Bolivia se encamina hacia el Bicentenario de la fundación de la República, sí, la Republica, aquella de la cual tanto se ha buscado renegar y cuya historia en común, estos dos siglos de convivencia nacional, es prácticamente lo que une a una nación tan diversa y diferente entre sí, en la que aún el mismo Estado y quienes lo gobiernan continúan fomentando las grietas internas en una sociedad dividida y polarizada. Forjar ese espacio común, en el cual todos nos sintamos reconocidos y respetados en nuestras culturas y visiones propias de la realidad geográfica, social y económica de cada uno de los nueve departamentos, es el gran desafío del Bicentenario.
Las “Provincias del Alto Perú”, Charcas, Cochabamba, La Paz, Potosí y Santa Cruz, fundaron Bolivia; Tarija se integraría voluntariamente en forma posterior. Este hecho fundacional debió haber llevado a la constitución de un Estado federal desde el inicio, puesto que no existía previamente una identidad común que definiera en una sola nación a quienes lucharon por la independencia desde el centro de Sudamérica. Por lo tanto, las regiones antecedieron a la Republica y el hecho de que la misma se hubiera centralizado constantemente a la lo largo de la historia, constituye el pecado capital de una nación que se niega a sí misma, al negar el carácter multicultural y multiétnico, así como el mestizaje de los pueblos que la conforman.
La historia nacional está marcada por el carácter centralista y caudillista de sus gobiernos, elemento que lastra las posibilidades de construir un Estado nacional moderno en el cual cada ciudadano tenga la plena libertad para forjar su destino en un marco de la democracia y los límites al poder gubernamental que le garanticen sus derechos fundamentales y le brinden la oportunidad de buscar el progreso y la prosperidad según sus aspiraciones y emprendimientos.
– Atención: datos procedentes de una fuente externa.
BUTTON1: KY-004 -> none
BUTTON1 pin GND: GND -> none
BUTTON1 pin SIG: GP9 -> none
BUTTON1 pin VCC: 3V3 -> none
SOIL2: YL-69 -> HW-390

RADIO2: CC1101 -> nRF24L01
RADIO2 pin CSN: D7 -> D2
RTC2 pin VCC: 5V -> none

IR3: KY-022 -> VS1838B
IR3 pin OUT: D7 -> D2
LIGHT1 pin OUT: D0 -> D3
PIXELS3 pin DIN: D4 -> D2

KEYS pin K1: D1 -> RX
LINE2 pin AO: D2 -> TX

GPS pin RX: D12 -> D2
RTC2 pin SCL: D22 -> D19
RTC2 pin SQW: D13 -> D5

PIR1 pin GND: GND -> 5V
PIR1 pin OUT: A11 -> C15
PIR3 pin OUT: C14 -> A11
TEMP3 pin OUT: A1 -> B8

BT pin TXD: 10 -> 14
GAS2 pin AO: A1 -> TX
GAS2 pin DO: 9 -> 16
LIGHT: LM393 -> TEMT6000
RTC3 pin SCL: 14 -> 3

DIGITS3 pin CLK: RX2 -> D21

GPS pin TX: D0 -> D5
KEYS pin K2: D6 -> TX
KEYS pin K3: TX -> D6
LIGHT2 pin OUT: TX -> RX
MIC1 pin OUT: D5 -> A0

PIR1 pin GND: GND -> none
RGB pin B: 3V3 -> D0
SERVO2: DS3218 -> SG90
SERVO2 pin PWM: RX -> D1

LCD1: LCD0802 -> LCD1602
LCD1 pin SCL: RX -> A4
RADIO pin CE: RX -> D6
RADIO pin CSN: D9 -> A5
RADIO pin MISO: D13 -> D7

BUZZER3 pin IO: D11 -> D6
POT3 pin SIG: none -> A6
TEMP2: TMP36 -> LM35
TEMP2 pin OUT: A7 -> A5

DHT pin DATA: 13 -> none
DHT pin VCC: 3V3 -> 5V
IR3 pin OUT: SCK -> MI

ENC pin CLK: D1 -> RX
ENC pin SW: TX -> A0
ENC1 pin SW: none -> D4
La actual Constitución reconoció por primera vez las autonomías departamentales, en lo que podría haber sido el inicio del camino para resolver este fracaso histórico de la integración pendiente, aunque con un texto constitucional marcado por las contradicciones propias del “parto de los montes” de la cual surgió, con la legalidad del voto, pero sin la legitimidad del pacto nacional que debió ser y no fue por la imposición autoritaria gubernamental.
Leyes y decretos posteriores restringieron la autonomía, desconocieron sus facultades legislativas y confiscaron los recursos que le correspondían, con lo cual no solo que postergaron el camino hacia la integración nacional que debió haber constituido un verdadero Estado autonómico, y que sigue siendo la solución para consolidar esa nación boliviana, que se una y desarrolle en función de la potencialidad de cada uno y de todos los departamentos, según sus identidades y condiciones particulares.
Y este es el tema fundamental, el fin del Estado autonómico, el cual está inexorablemente unido a los principios del federalismo, es el de brindar a los ciudadanos, en el marco de las libertades democráticas que le garantizan la Constitución y los Tratados Internacionales de Derechos Humanos, el mayor control posible sobre los asuntos y políticas vinculados a su cotidiano vivir, como sus actividades económicas, elección de autoridades municipales y departamentales, estrategias locales de desarrollo, protección del hábitat y del medio ambiente, seguridad ciudadana, sistemas de educación y de salud adaptados a su realidad local, entre otras áreas, que en aplicación de la subsidiariedad deben ser competencias a transferir por las entidades nacionales.
Finalmente, trascendiendo las diferencias culturales y étnicas que constituyen nuestra diversidad y pluralidad, si reconocemos y aceptamos estas diferencias en el marco de un Estado Autonómico, podemos consolidar esa nación boliviana en la que los ciudadanos puedan coincidir en temas fundamentales para la convivencia pacífica como son los anhelos comunes y universales de vivir en sociedades con orden, paz, libertad, oportunidades y prosperidad.